== THE PROBLEM ==
Check every line below for the string "allows". Copy the ones that have it.

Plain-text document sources
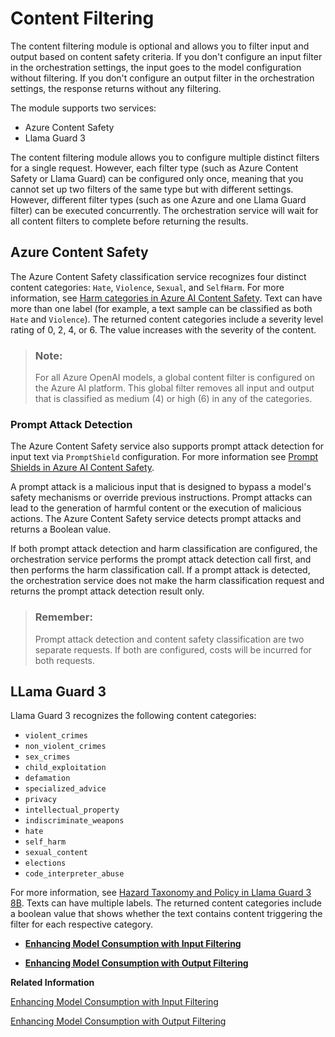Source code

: <!-- loiof80417519ea04adb86f7169ae871f884 -->

# Content Filtering

The content filtering module is optional and allows you to filter input and output based on content safety criteria. If you don't configure an input filter in the orchestration settings, the input goes to the model configuration without filtering. If you don't configure an output filter in the orchestration settings, the response returns without any filtering.

The module supports two services:

-   Azure Content Safety
-   Llama Guard 3

The content filtering module allows you to configure multiple distinct filters for a single request. However, each filter type \(such as Azure Content Safety or Llama Guard\) can be configured only once, meaning that you cannot set up two filters of the same type but with different settings. However, different filter types \(such as one Azure and one Llama Guard filter\) can be executed concurrently. The orchestration service will wait for all content filters to complete before returning the results.



<a name="loiof80417519ea04adb86f7169ae871f884__section_jqr_v5h_tdc"/>

## Azure Content Safety

The Azure Content Safety classification service recognizes four distinct content categories: `Hate`, `Violence`, `Sexual`, and `SelfHarm`. For more information, see [Harm categories in Azure AI Content Safety](https://learn.microsoft.com/en-us/azure/ai-services/content-safety/concepts/harm-categories?tabs=warning). Text can have more than one label \(for example, a text sample can be classified as both `Hate` and `Violence`\). The returned content categories include a severity level rating of 0, 2, 4, or 6. The value increases with the severity of the content.

> ### Note:  
> For all Azure OpenAI models, a global content filter is configured on the Azure AI platform. This global filter removes all input and output that is classified as medium \(4\) or high \(6\) in any of the categories.



### Prompt Attack Detection

The Azure Content Safety service also supports prompt attack detection for input text via `PromptShield` configuration. For more information see [Prompt Shields in Azure AI Content Safety](https://learn.microsoft.com/en-us/azure/ai-services/content-safety/concepts/jailbreak-detection).

A prompt attack is a malicious input that is designed to bypass a model's safety mechanisms or override previous instructions. Prompt attacks can lead to the generation of harmful content or the execution of malicious actions. The Azure Content Safety service detects prompt attacks and returns a Boolean value.

If both prompt attack detection and harm classification are configured, the orchestration service performs the prompt attack detection call first, and then performs the harm classification call. If a prompt attack is detected, the orchestration service does not make the harm classification request and returns the prompt attack detection result only.

> ### Remember:  
> Prompt attack detection and content safety classification are two separate requests. If both are configured, costs will be incurred for both requests.



<a name="loiof80417519ea04adb86f7169ae871f884__section_fj1_2vh_tdc"/>

## LLama Guard 3

Llama Guard 3 recognizes the following content categories:

-   `violent_crimes`
-   `non_violent_crimes`
-   `sex_crimes`
-   `child_exploitation`
-   `defamation`
-   `specialized_advice`
-   `privacy`
-   `intellectual_property`
-   `indiscriminate_weapons`
-   `hate`
-   `self_harm`
-   `sexual_content`
-   `elections`
-   `code_interpreter_abuse`

For more information, see [Hazard Taxonomy and Policy in Llama Guard 3 8B](https://github.com/meta-llama/PurpleLlama/blob/main/Llama-Guard3/8B/MODEL_CARD.md#hazard-taxonomy-and-policy). Texts can have multiple labels. The returned content categories include a boolean value that shows whether the text contains content triggering the filter for each respective category.

-   **[Enhancing Model Consumption with Input Filtering](enhancing-model-consumption-with-input-filtering-75c6d42.md "")**  

-   **[Enhancing Model Consumption with Output Filtering](enhancing-model-consumption-with-output-filtering-0675b9c.md "")**  


**Related Information**  


[Enhancing Model Consumption with Input Filtering](enhancing-model-consumption-with-input-filtering-04e7c5a.md "")

[Enhancing Model Consumption with Output Filtering](enhancing-model-consumption-with-output-filtering-0675b9c.md "")

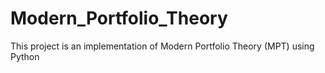 # Modern_Portfolio_Theory
This project is an implementation of Modern Portfolio Theory (MPT) using Python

== PROBLEM SOLUTION ==
The content filtering module is optional and allows you to filter input and output based on content safety criteria. If you don't configure an input filter in the orchestration settings, the input goes to the model configuration without filtering. If you don't configure an output filter in the orchestration settings, the response returns without any filtering.
The content filtering module allows you to configure multiple distinct filters for a single request. However, each filter type \(such as Azure Content Safety or Llama Guard\) can be configured only once, meaning that you cannot set up two filters of the same type but with different settings. However, different filter types \(such as one Azure and one Llama Guard filter\) can be executed concurrently. The orchestration service will wait for all content filters to complete before returning the results.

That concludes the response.